I am currently living In the UK and would like to move to Saskatchewan.
I have been looking in to the SINP skilled worker which I should qualify for if I were to secure employment.
I am a satellite/cable and broadband installer with heights, roped access and management experience.
before I just go ahead and fire off my cover letter and resume I was wondering how would I be best explaining I am a Brit looking for sponsorship for my visa which could potentially take months/years. I am also not in the position to jump on a plane to attend interviews due to work, family and funding so would have to complete any interviews over the phone or by Skype.

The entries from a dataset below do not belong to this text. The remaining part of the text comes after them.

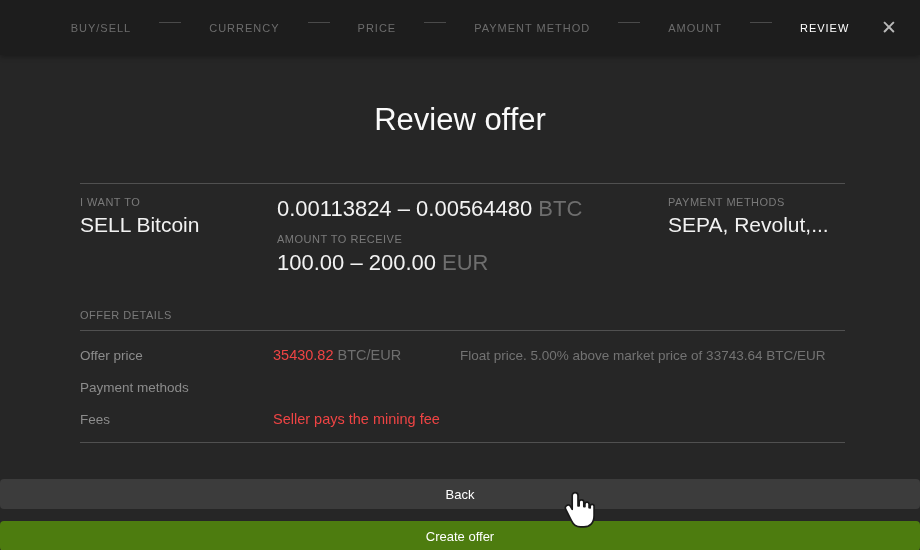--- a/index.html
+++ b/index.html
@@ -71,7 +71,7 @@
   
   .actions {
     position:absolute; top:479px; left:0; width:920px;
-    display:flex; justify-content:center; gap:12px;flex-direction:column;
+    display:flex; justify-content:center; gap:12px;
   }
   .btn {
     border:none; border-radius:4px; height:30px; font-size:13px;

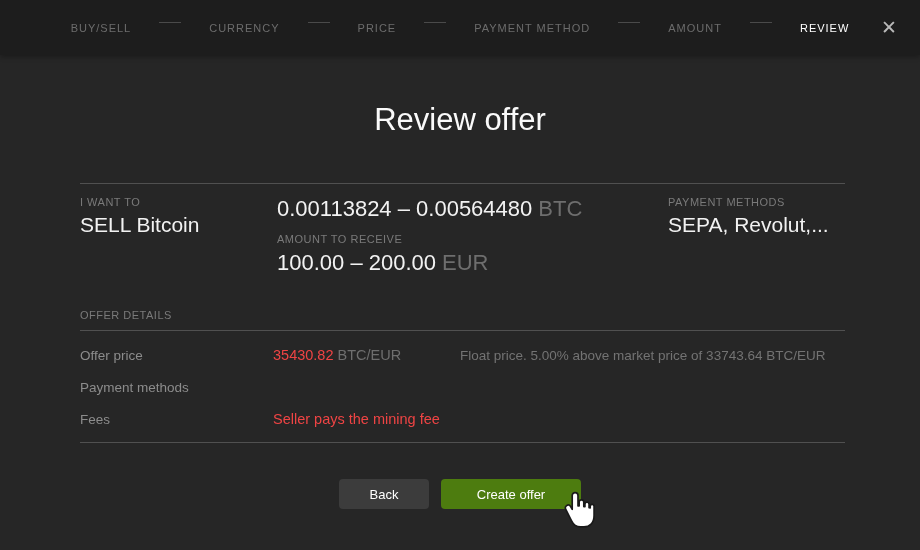--- a/index.html
+++ b/index.html
@@ -78,7 +78,7 @@
     color:#ffffff; cursor:pointer; font-family:inherit;
   }
   .btn-back { background:#3c3c3c; min-width:90px; padding:0 24px; }
-  .btn-create { background:#4d7c0f; min-width:140px; padding:0 26px; }
+  .btn-create { background:#ec4899; min-width:140px; padding:0 26px; }
 
   
   .cursor { position:absolute; left:560px; top:491px; width:36px; height:44px; pointer-events:none; }

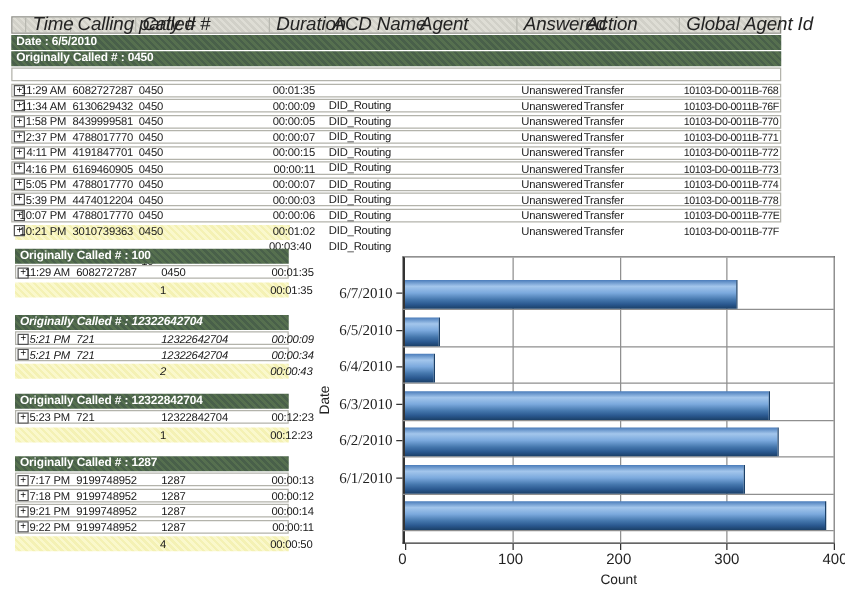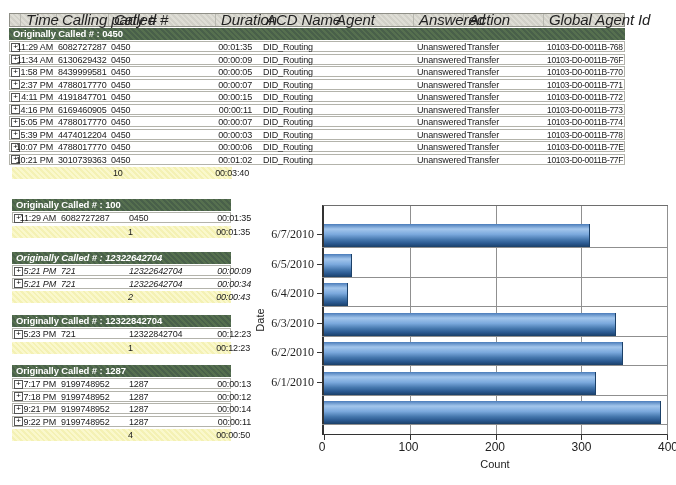--- a/index.html
+++ b/index.html
@@ -111,6 +111,7 @@
         <div class="hcell">Action</div>
         <div class="hcell">Global Agent Id</div>
       </div>
+    <div class="band">Date : 6/5/2010</div>
     <div class="band">Originally Called # : 0450</div>
     <div class="rows">
         <div class="row mgrid tbl-font">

thanks in advance for any help


----------



## Liam(at)Large (Sep 2, 2012)

kevbudd said:


> I am currently living In the UK and would like to move to Saskatchewan.
> I have been looking in to the SINP skilled worker which I should qualify for if I were to secure employment.
> I am a satellite/cable and broadband installer with heights, roped access and management experience.
> before I just go ahead and fire off my cover letter and resume I was wondering how would I be best explaining I am a Brit looking for sponsorship for my visa which could potentially take months/years. I am also not in the position to jump on a plane to attend interviews due to work, family and funding so would have to complete any interviews over the phone or by Skype.
> ...


If you can't do in-person/face-to-face interviews (at your expense) a job offer is unlikely to happen in your field, there are already a good number of locally trained, experienced and available people in your profession... That said, I would state somewhere near the beginning of your cover letter everything you have outlined above, "I am a British citizen currently residing in the UK looking to make the move to Canada/Saskatchewan. With a job offer, I qualify for the SINP, etc..."


----------



## kevbudd (Jul 11, 2013)

cheers for the advise its much appreciated


----------